--- BEGIN Provided data ---

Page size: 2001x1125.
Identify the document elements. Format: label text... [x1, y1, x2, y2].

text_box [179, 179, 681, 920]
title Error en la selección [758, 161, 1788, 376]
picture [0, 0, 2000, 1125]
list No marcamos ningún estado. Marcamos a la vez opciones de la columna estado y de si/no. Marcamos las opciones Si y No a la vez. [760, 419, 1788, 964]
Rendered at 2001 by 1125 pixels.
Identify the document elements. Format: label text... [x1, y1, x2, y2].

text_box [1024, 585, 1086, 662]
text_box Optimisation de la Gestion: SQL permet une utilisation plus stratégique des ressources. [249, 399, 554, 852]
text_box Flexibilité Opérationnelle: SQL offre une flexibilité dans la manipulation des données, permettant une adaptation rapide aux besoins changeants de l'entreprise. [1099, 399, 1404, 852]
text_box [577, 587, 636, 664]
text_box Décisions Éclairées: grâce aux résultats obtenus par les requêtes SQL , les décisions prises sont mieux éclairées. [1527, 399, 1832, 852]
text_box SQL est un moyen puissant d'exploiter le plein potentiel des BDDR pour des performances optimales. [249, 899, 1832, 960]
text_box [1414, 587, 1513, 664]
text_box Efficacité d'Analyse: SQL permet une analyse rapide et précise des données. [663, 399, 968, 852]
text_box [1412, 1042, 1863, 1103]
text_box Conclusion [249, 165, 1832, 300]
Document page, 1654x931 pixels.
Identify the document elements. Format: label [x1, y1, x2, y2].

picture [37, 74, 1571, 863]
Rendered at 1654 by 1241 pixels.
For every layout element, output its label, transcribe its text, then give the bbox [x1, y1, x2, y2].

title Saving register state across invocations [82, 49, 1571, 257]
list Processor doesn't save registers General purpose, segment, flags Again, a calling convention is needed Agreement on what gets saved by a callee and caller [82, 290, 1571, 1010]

--- END Provided data ---

- Exercise -
Copy every line of the listing above without changing anything.

- Result for this exercise -
Page size: 2001x1125.
Identify the document elements. Format: label text... [x1, y1, x2, y2].

text_box [179, 179, 681, 920]
title Error en la selección [758, 161, 1788, 376]
picture [0, 0, 2000, 1125]
list No marcamos ningún estado. Marcamos a la vez opciones de la columna estado y de si/no. Marcamos las opciones Si y No a la vez. [760, 419, 1788, 964]
Rendered at 2001 by 1125 pixels.
Identify the document elements. Format: label text... [x1, y1, x2, y2].

text_box [1024, 585, 1086, 662]
text_box Optimisation de la Gestion: SQL permet une utilisation plus stratégique des ressources. [249, 399, 554, 852]
text_box Flexibilité Opérationnelle: SQL offre une flexibilité dans la manipulation des données, permettant une adaptation rapide aux besoins changeants de l'entreprise. [1099, 399, 1404, 852]
text_box [577, 587, 636, 664]
text_box Décisions Éclairées: grâce aux résultats obtenus par les requêtes SQL , les décisions prises sont mieux éclairées. [1527, 399, 1832, 852]
text_box SQL est un moyen puissant d'exploiter le plein potentiel des BDDR pour des performances optimales. [249, 899, 1832, 960]
text_box [1414, 587, 1513, 664]
text_box Efficacité d'Analyse: SQL permet une analyse rapide et précise des données. [663, 399, 968, 852]
text_box [1412, 1042, 1863, 1103]
text_box Conclusion [249, 165, 1832, 300]
Document page, 1654x931 pixels.
Identify the document elements. Format: label [x1, y1, x2, y2].

picture [37, 74, 1571, 863]
Rendered at 1654 by 1241 pixels.
For every layout element, output its label, transcribe its text, then give the bbox [x1, y1, x2, y2].

title Saving register state across invocations [82, 49, 1571, 257]
list Processor doesn't save registers General purpose, segment, flags Again, a calling convention is needed Agreement on what gets saved by a callee and caller [82, 290, 1571, 1010]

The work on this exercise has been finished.